Each entry that follows should be retyped in full and exactly.

(Material provided Opens)

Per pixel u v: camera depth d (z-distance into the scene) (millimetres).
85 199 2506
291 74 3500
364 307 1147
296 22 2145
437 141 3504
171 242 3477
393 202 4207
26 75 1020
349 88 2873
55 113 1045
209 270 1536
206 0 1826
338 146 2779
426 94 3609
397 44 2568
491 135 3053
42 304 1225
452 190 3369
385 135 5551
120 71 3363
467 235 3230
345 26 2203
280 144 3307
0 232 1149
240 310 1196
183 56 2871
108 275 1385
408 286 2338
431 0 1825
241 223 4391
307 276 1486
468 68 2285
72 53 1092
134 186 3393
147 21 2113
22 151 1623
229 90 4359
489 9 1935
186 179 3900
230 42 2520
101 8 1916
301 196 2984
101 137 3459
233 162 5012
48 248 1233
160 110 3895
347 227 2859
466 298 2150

(Material provided Closes)

* Problem solution
Per pixel u v: camera depth d (z-distance into the scene) (millimetres).
85 199 2506
291 74 3500
364 307 1147
296 22 2145
437 141 3504
171 242 3477
393 202 4207
26 75 1020
349 88 2873
55 113 1045
209 270 1536
206 0 1826
338 146 2779
426 94 3609
397 44 2568
491 135 3053
42 304 1225
452 190 3369
385 135 5551
120 71 3363
467 235 3230
345 26 2203
280 144 3307
0 232 1149
240 310 1196
183 56 2871
108 275 1385
408 286 2338
431 0 1825
241 223 4391
307 276 1486
468 68 2285
72 53 1092
134 186 3393
147 21 2113
22 151 1623
229 90 4359
489 9 1935
186 179 3900
230 42 2520
101 8 1916
301 196 2984
101 137 3459
233 162 5012
48 248 1233
160 110 3895
347 227 2859
466 298 2150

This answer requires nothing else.